地元のNFLチーム「スティーラーズ」の名にも見られるように、かつては鉄鋼生産の中心地として栄えた。1970年代にオイルショック、1980年代中盤に安価な輸入鉄鋼が、それぞれ地域の鉄鋼業を衰退させた。メロン財閥とロックフェラー家は鉄鋼業に見切りをつけ、地域のハイテク産業・保険・教育・金融に投資をした。その経験は2007年に始まったサブプライムローン問題や世界金融危機でも生きた。全米のみならず全世界を巻き込んだこの経済危機の最中にあっても、ピッツバーグの住宅市場は比較的安定し、2008年に入ってもピッツバーグにおける求人は増加していた[6]。こうした再生の成功は、バラク・オバマが2009年9月に開催された第3回20か国・地域首脳会合の開催地としてピッツバーグを選んだ要素となった[7][8]。
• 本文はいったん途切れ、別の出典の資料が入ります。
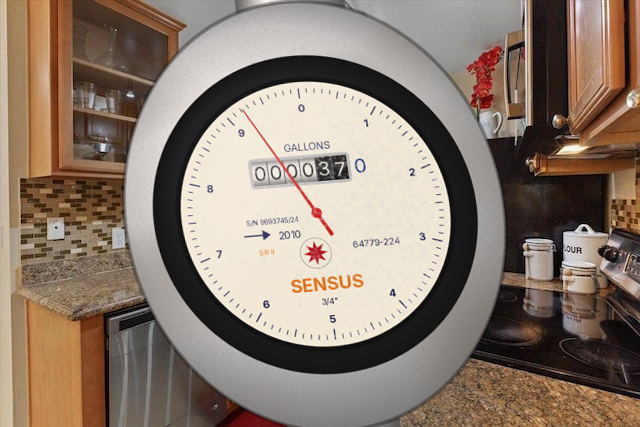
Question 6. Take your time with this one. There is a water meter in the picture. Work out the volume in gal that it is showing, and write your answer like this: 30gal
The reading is 369.2gal
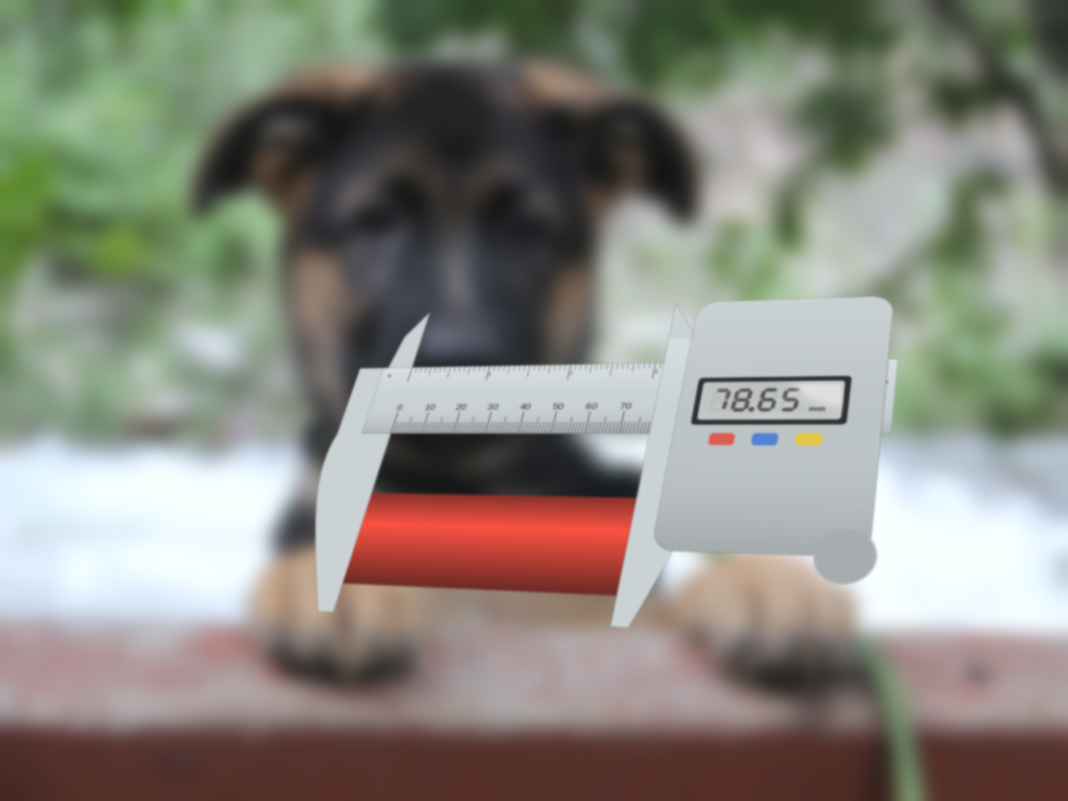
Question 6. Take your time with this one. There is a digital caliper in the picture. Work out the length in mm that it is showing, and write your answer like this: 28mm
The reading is 78.65mm
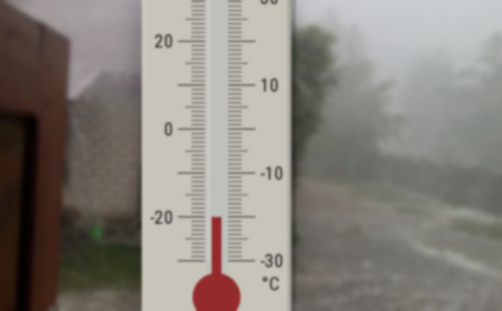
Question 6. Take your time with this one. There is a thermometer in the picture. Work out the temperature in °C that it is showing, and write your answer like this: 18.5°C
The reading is -20°C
ピッツバーグは学術都市でもある。カーネギーメロン大学・デュケイン大学・ピッツバーグ大学など、多数の大学が市内および都市圏内にキャンパスを置く。カーネギーメロン大学とピッツバーグ大学がキャンパスを置いているオークランド地区は、高等教育・研究機関や文化施設が特に集中している。 1669年にフランス人探検家のロベルト・デ・ラ・サールは、ケベックからオンタリオ湖を上り、オハイオ川を下る探検の最中に、ヨーロッパ人としては初めてこの地に足を踏み入れた[9]。1717年、ヨーロッパ人商人はオハイオ川・アレゲニー川・モノンガヒーラ川の流域に交易所と入植地を建設し、ピッツバーグの歴史が始まった[10]。ピット砦の小要塞跡。1764年に建てられたピッツバーグに現存する最古の建造物である。 1749年にケベックに駐留していたフランス軍は、カナダの植民地とフランス領ルイジアナとを川で結ぶことを狙ってアレゲニー川を下り、モノンガヒラ川との合流点に当たるこの地に進軍した[10]。バージニア植民地総督を務めていたイギリス人のロバート・ディンウィドルは、フランス軍がこの地から撤退するように警告するため、ジョージ・ワシントン少佐をこの地に派遣した。1753年から翌1754年にかけて、イギリスはこの地にプリンス・ジョージ砦を突貫で建てたが、フランス軍はこの砦に進攻してイギリス人を撤退させ、その跡地にデュケイン砦を建てた。